- _Work item_: In the records below, find the line with "assign c[1] = b & (!a);" and repeat exactly every line from it through the line with "assign id_2 = (id_1 + -1);". Pictures stay out.

- _Text-based design files_:
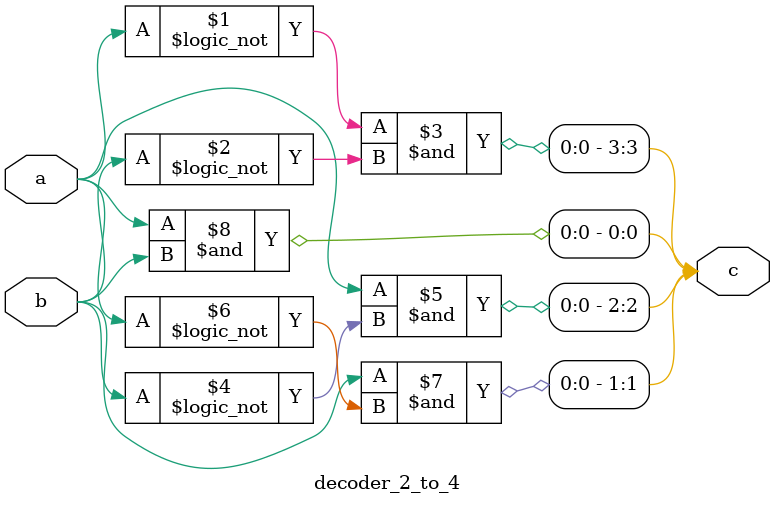
<source format=v>
module decoder_2_to_4 (
    input a,
    input b,
    output [3:0] c
);

assign c[3] = (!a) & (!b);
assign c[2] = a & (!b);
assign c[1] = b & (!a);
assign c[0] = a & b;

endmodule

</source>
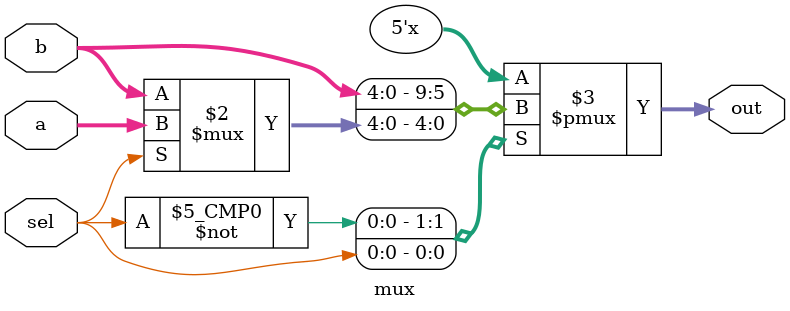
<source format=v>
module mux( 
input [4:0] a, b,
input sel,
output [4:0] out );
// When sel=0, assign a to out. 
// When sel=1, assign b to out.
reg [4:0] out;
//assign out={out[3:0], out[4]};
 
always @(*)
begin
	case (sel)
		0 : out = b;
		1 : out = sel? a : b;
	endcase
end
endmodule

</source>
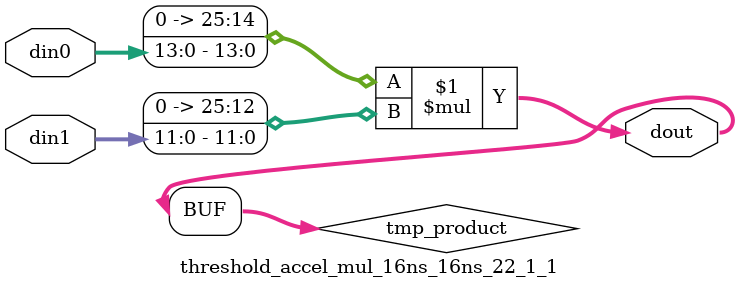
<source format=v>

`timescale 1 ns / 1 ps

  module threshold_accel_mul_16ns_16ns_22_1_1(din0, din1, dout);
parameter ID = 1;
parameter NUM_STAGE = 0;
parameter din0_WIDTH = 14;
parameter din1_WIDTH = 12;
parameter dout_WIDTH = 26;

input [din0_WIDTH - 1 : 0] din0; 
input [din1_WIDTH - 1 : 0] din1; 
output [dout_WIDTH - 1 : 0] dout;

wire signed [dout_WIDTH - 1 : 0] tmp_product;










assign tmp_product = $signed({1'b0, din0}) * $signed({1'b0, din1});











assign dout = tmp_product;







endmodule

</source>
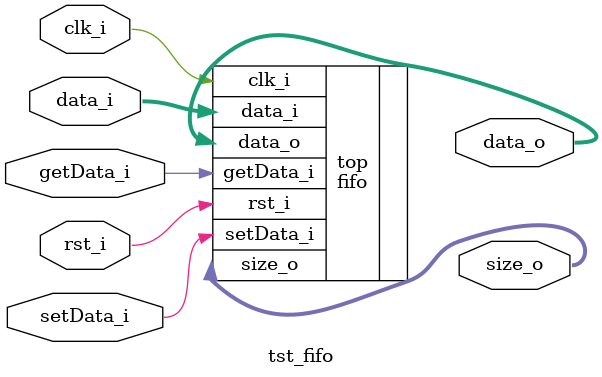
<source format=v>
`timescale 1ns/1ns

module tst_fifo (
    input clk_i,
    input rst_i,
    input [7:0] data_i,
    input setData_i,
    output [7:0] data_o,
    input getData_i,
    output reg [3:0] size_o
);
fifo #(.DEPTH(4), .WIDTH(8)) top(
    .clk_i(clk_i),
    .rst_i(rst_i),
    .data_i(data_i),
    .setData_i(setData_i),
    .data_o(data_o),
    .getData_i(getData_i),
    .size_o(size_o)
);

initial begin
    $dumpfile("logs/vlt_dump.vcd");
    $dumpvars();
end
    
endmodule

</source>
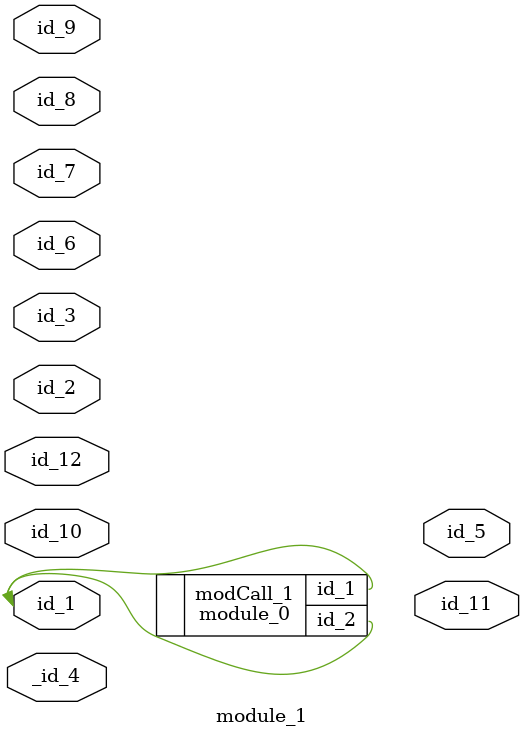
<source format=v>
module module_0 (
    id_1,
    id_2
);
  inout wor id_2;
  inout wire id_1;
  assign id_1 = id_2;
  assign id_2 = (id_1 + -1);
  wire id_3;
endmodule
module module_1 #(
    parameter id_4 = 32'd57
) (
    id_1,
    id_2,
    id_3,
    _id_4,
    id_5,
    id_6,
    id_7,
    id_8,
    id_9,
    id_10,
    id_11,
    id_12
);
  input wire id_12;
  output wire id_11;
  inout wire id_10;
  input wire id_9;
  input wire id_8;
  input wire id_7;
  module_0 modCall_1 (
      id_1,
      id_1
  );
  input wire id_6;
  output wire id_5;
  input wire _id_4;
  input wire id_3;
  input wire id_2;
  inout wire id_1;
  wire [-1 'b0 : id_4] id_13;
endmodule

</source>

- _Response to the exercise_:
assign c[1] = b & (!a);
assign c[0] = a & b;

endmodule

</source>
<source format=v>
module mux( 
input [4:0] a, b,
input sel,
output [4:0] out );
// When sel=0, assign a to out. 
// When sel=1, assign b to out.
reg [4:0] out;
//assign out={out[3:0], out[4]};
 
always @(*)
begin
	case (sel)
		0 : out = b;
		1 : out = sel? a : b;
	endcase
end
endmodule

</source>
<source format=v>

`timescale 1 ns / 1 ps

  module threshold_accel_mul_16ns_16ns_22_1_1(din0, din1, dout);
parameter ID = 1;
parameter NUM_STAGE = 0;
parameter din0_WIDTH = 14;
parameter din1_WIDTH = 12;
parameter dout_WIDTH = 26;

input [din0_WIDTH - 1 : 0] din0; 
input [din1_WIDTH - 1 : 0] din1; 
output [dout_WIDTH - 1 : 0] dout;

wire signed [dout_WIDTH - 1 : 0] tmp_product;










assign tmp_product = $signed({1'b0, din0}) * $signed({1'b0, din1});











assign dout = tmp_product;







endmodule

</source>
<source format=v>
`timescale 1ns/1ns

module tst_fifo (
    input clk_i,
    input rst_i,
    input [7:0] data_i,
    input setData_i,
    output [7:0] data_o,
    input getData_i,
    output reg [3:0] size_o
);
fifo #(.DEPTH(4), .WIDTH(8)) top(
    .clk_i(clk_i),
    .rst_i(rst_i),
    .data_i(data_i),
    .setData_i(setData_i),
    .data_o(data_o),
    .getData_i(getData_i),
    .size_o(size_o)
);

initial begin
    $dumpfile("logs/vlt_dump.vcd");
    $dumpvars();
end
    
endmodule

</source>
<source format=v>
module module_0 (
    id_1,
    id_2
);
  inout wor id_2;
  inout wire id_1;
  assign id_1 = id_2;
  assign id_2 = (id_1 + -1);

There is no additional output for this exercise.